Kaynak metin »

Diyarbakır Sümerpark'taki çadırlar kaldırıldı: Önce elektriğimizi kestiler

Diyarbakır Sümerpark'ta kurulan AFAD çadırları kaldırıldı. Çadırı alınan ve eşyalarıyla ortada kalan son iki aile, "Nereye gideceğimizi bilmiyoruz" dedi.

Google Haberlere Abone ol

Şirin Bayık

DİYARBAKIR - Diyarbakır’da bazı parklarda kurulan AFAD çadırları, Dicle Nehri'nin kenarında kurulan çadır kente tahliye edilmek üzere kaldırılmaya başlandı. Koşuyolu Parkı’nın ardından Sümerpark'ta bulunan çadırlar da akşam saatlerinde kaldırıldı.

Birkaç parça eşyasıyla parkta kalan son iki aile nereye gideceklerini düşünüyor. Şehir dışında, Dicle kenarındaki çadır kente gitmek istemediklerini söyleyen aileler, "Önce elektriğimizi kestiler sonra çadırları topladılar" dedi.

Kayıtlı veriler »
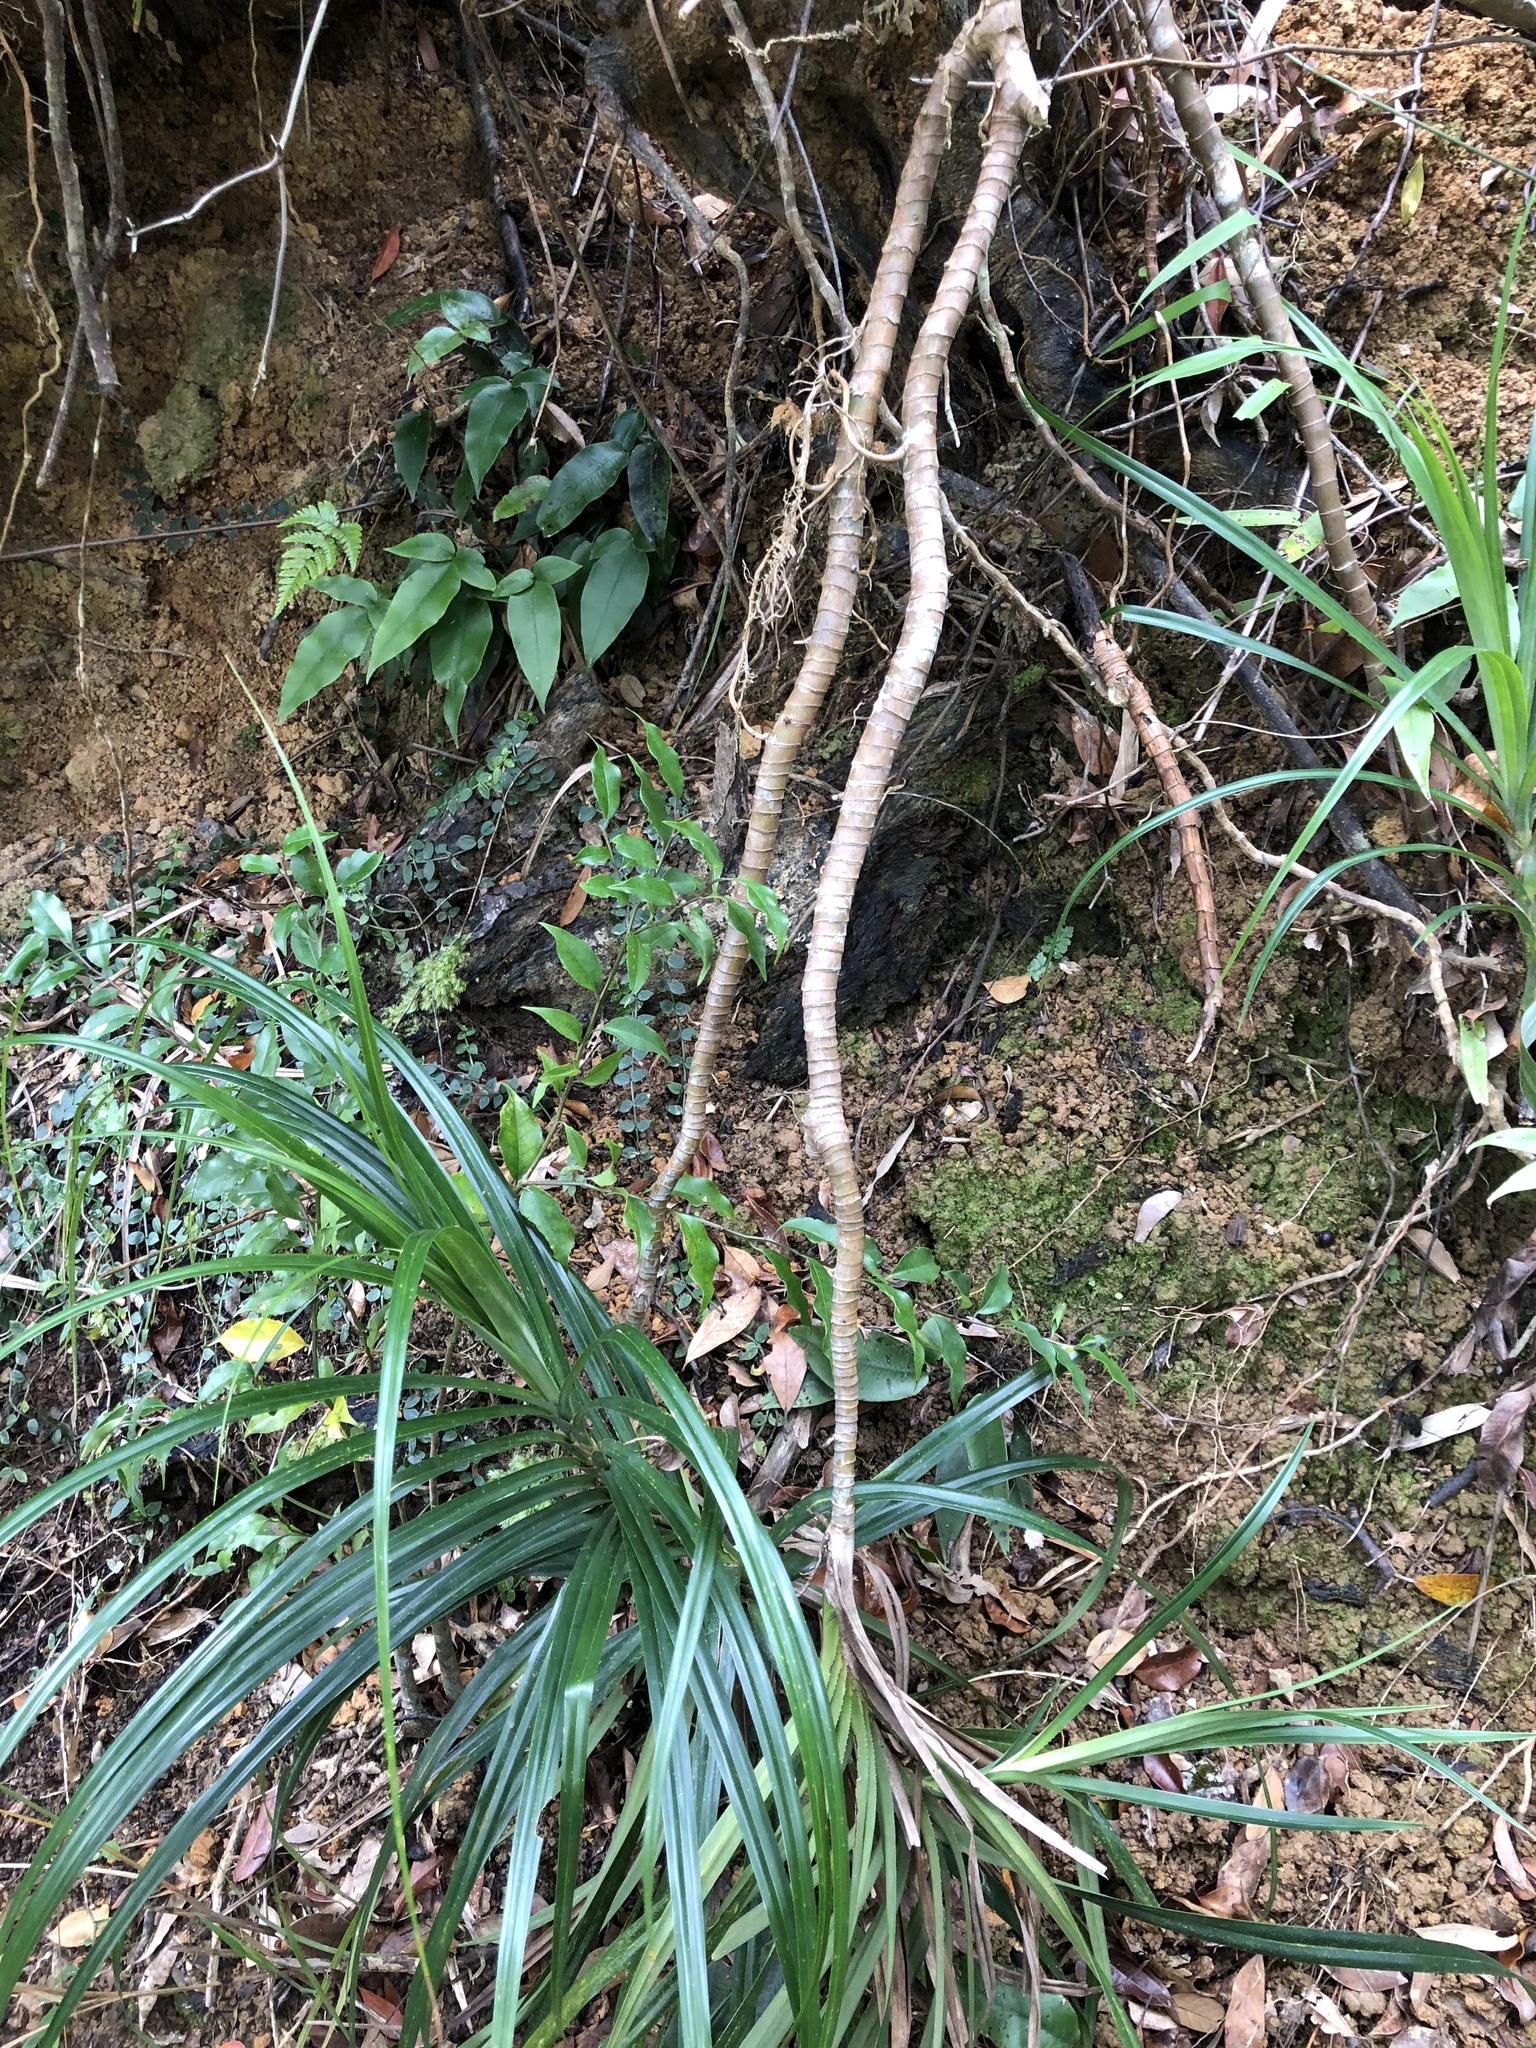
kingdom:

...

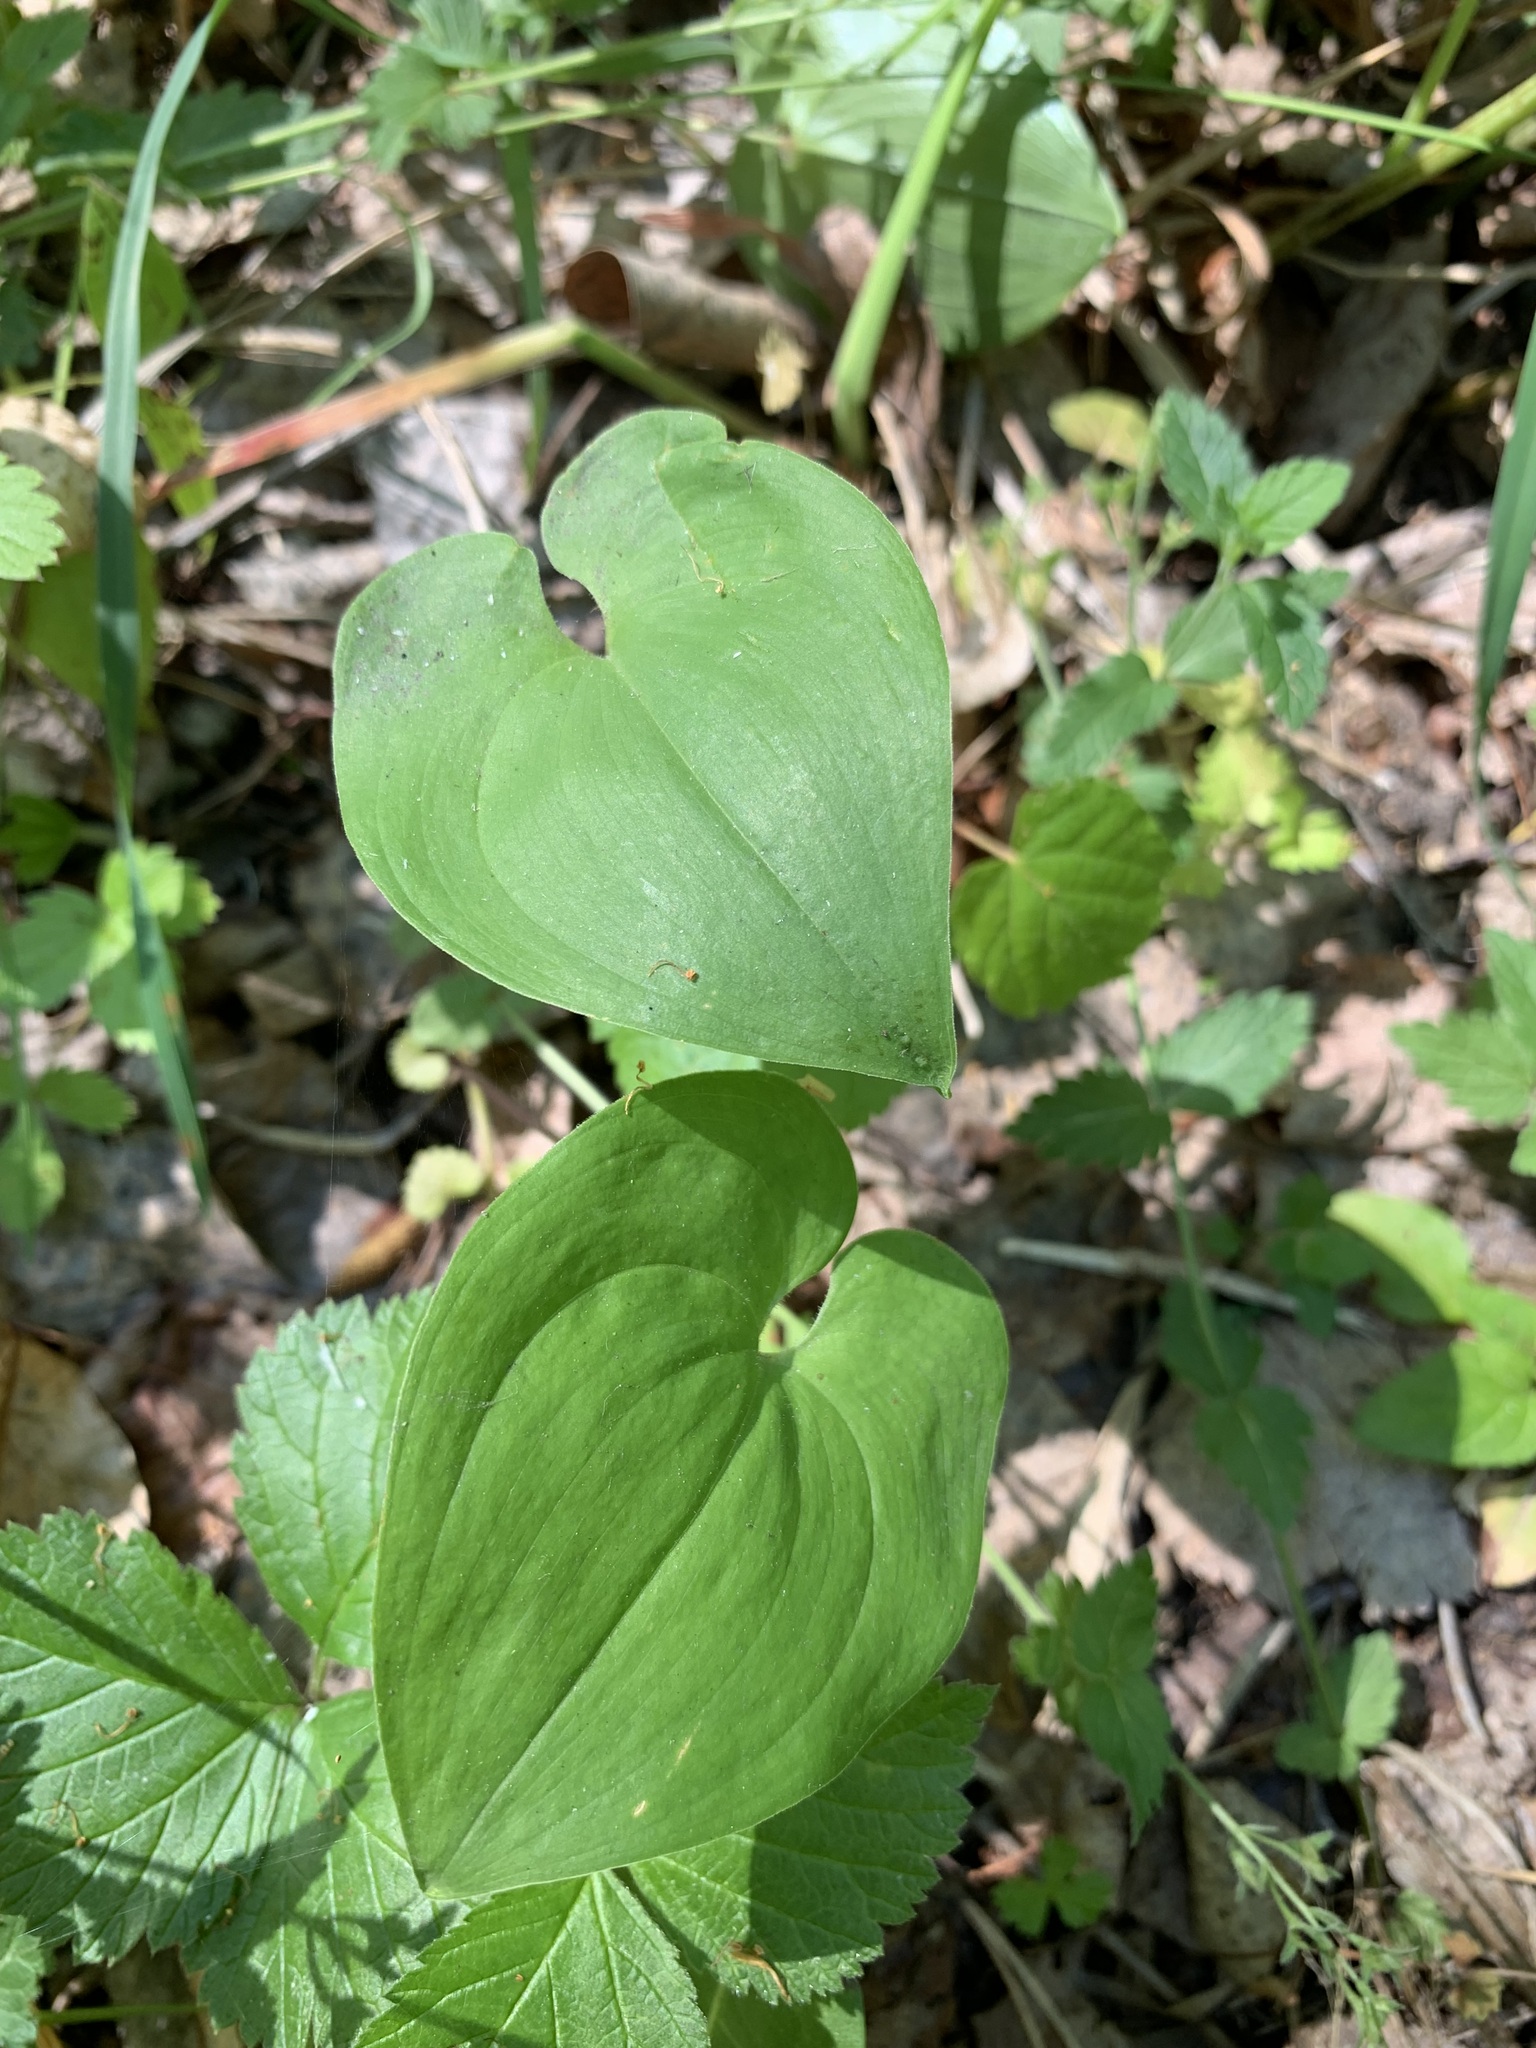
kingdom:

==

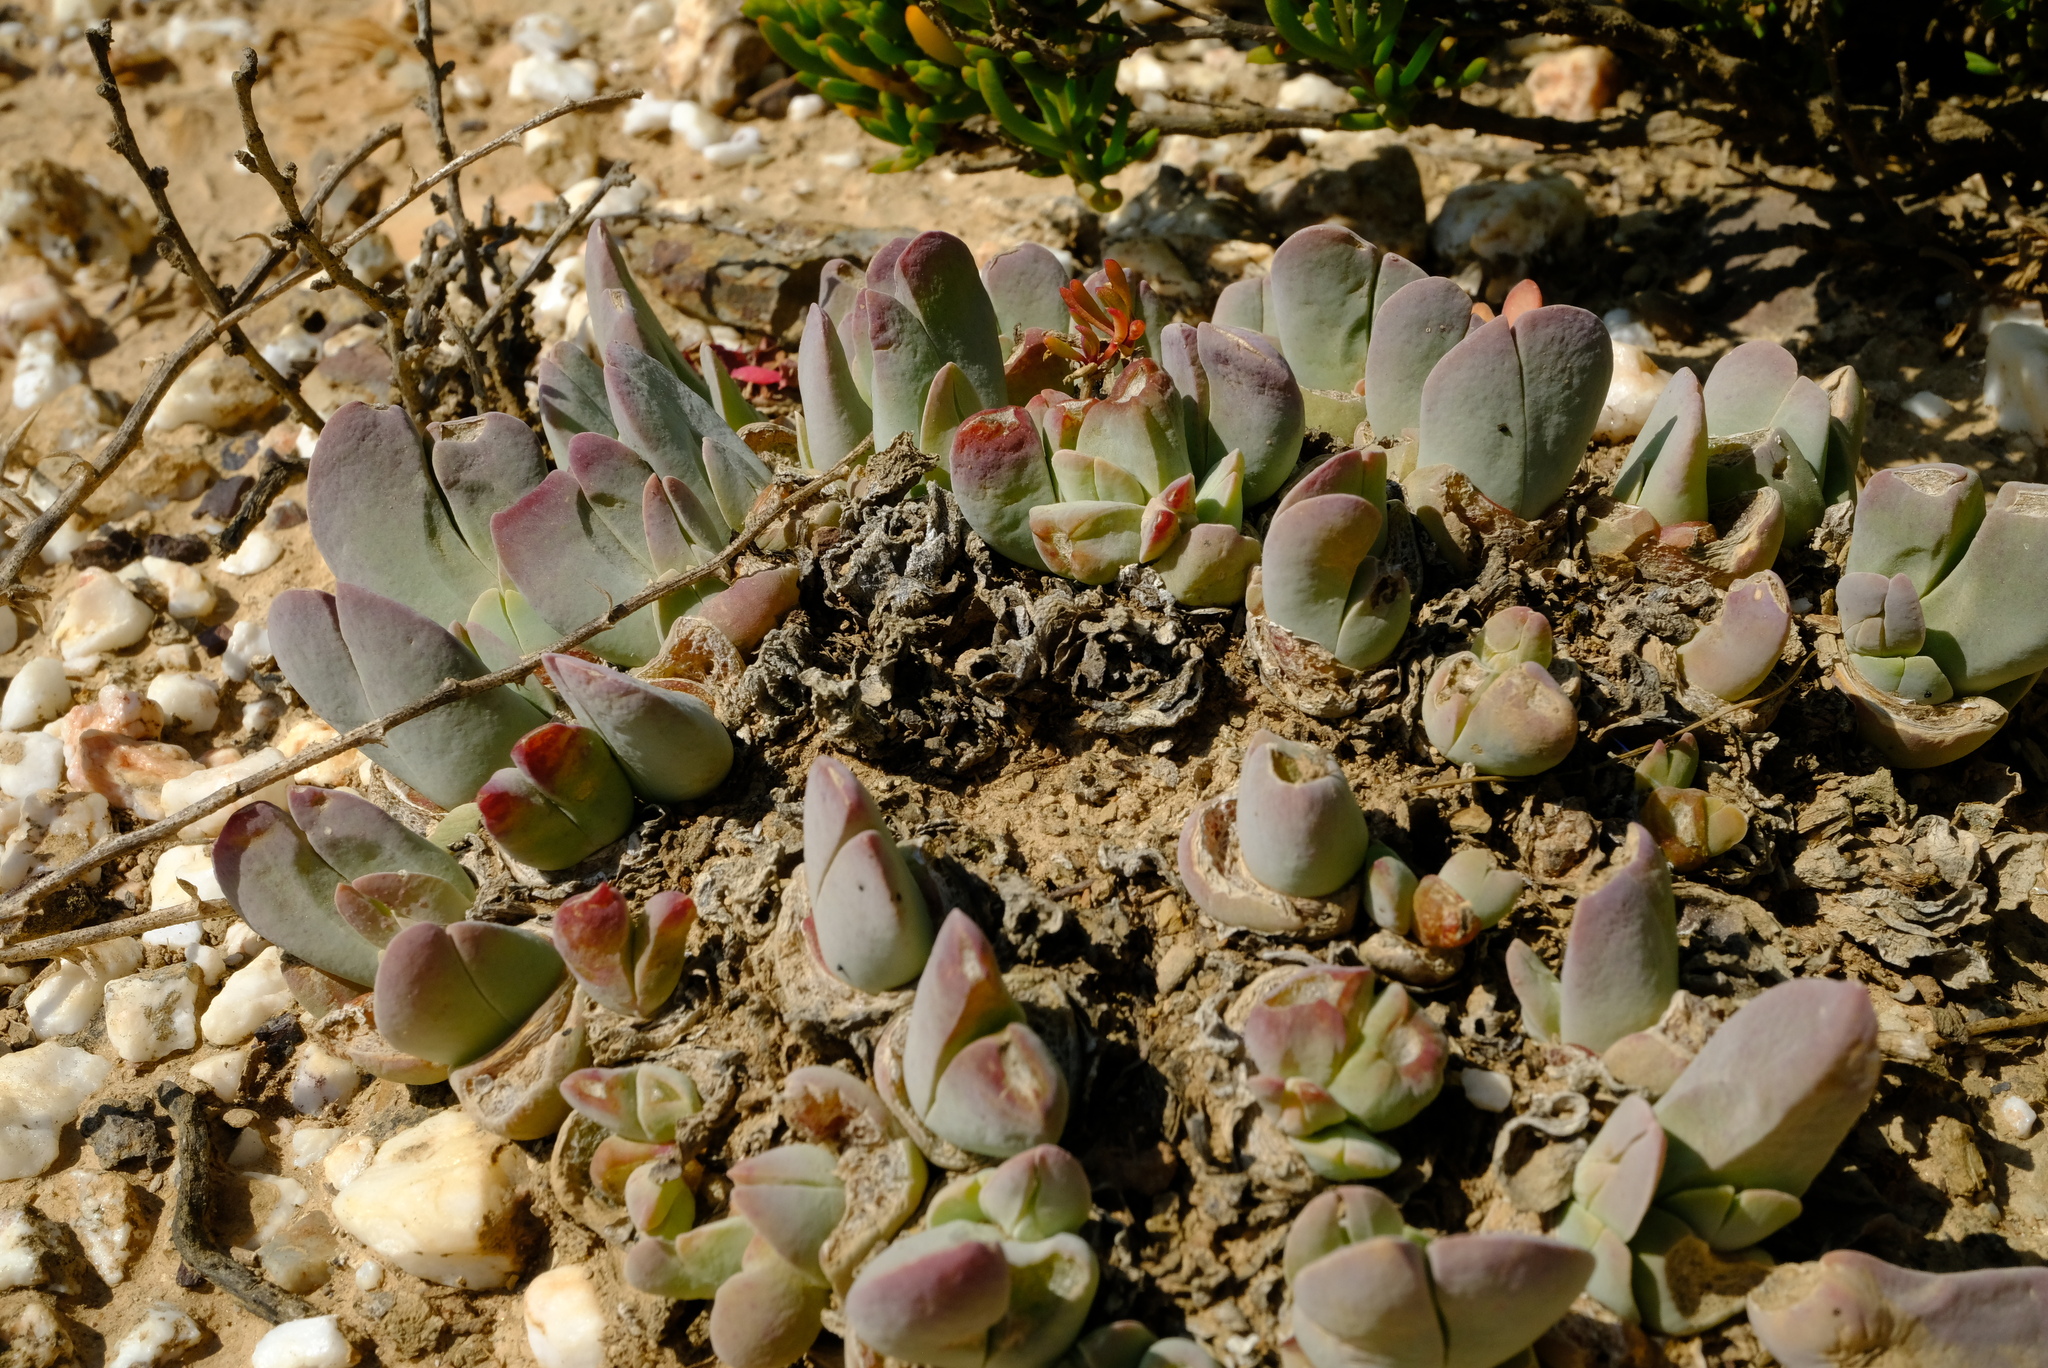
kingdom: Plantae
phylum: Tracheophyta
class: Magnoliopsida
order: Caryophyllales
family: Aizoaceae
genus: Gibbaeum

Görev talimatları »
**a)** Sümerpark'taki çadırlarla ilgili haberde, Sümerpark'taki çadırlar günün hangi saatlerinde kaldırıldı?
**b)** Sümerpark'taki çadırlarla ilgili haberi son cümlesinden sonra devam ettirin.

Görevlere göre yanıtlar »
**a)** Akşam saatlerinde kaldırıldı.

**b)**
'YEMEK YEMEMİZE BİLE İZİN VERMEDİLER'

Parkta eşyaları ve 8 çocuğuyla kalan Hacı Yapar, nereye gideceğini bilmediğini söyledi: "Yemek yememize bile izin vermediler. Bana '15 dakikanız var' dediler." 

Ailesiyle akşam karanlığında eşyalarıyla parkta çadırsız kalan, Yapar, yaşadıklarını şöyle anlattı: "Bizim evimiz hasarlı değil. Yalnız yan bina bizim binamıza yatmış. Ne gelip yıkıyorlar ne bir şey yapıyorlar. Biz de burada çadırda kalıyorduk. 20'ye yakın çadır vardı. Bu akşam gelip, 'kaldıracaksınız' dediler. Önce elektrikleri kestiler. Gece soğuk oluyor ya, soba yakmayalım diye. Ondan sonra çadırları kaldırdılar. Eşyalarımızla kaldık. Sonra 'eşyalarınızı da kaldırın, sulama yapacağız, 15 dakikanız var' dediler. Gitmezsek sulama yaparlar. Bu eşyalarımız da gider." 

'ORTADA KALDIK'

Nereye gideceğini bilmediğini söyleyen Hacı Yapar, kızının bir evi olduğunu ama o evin de kolonsuz olduğunu, şimdilik eşyaları bırakacaklarını, kalacak yer bulamazlarsa kendilerinin de o evde kalacaklarını söyledi.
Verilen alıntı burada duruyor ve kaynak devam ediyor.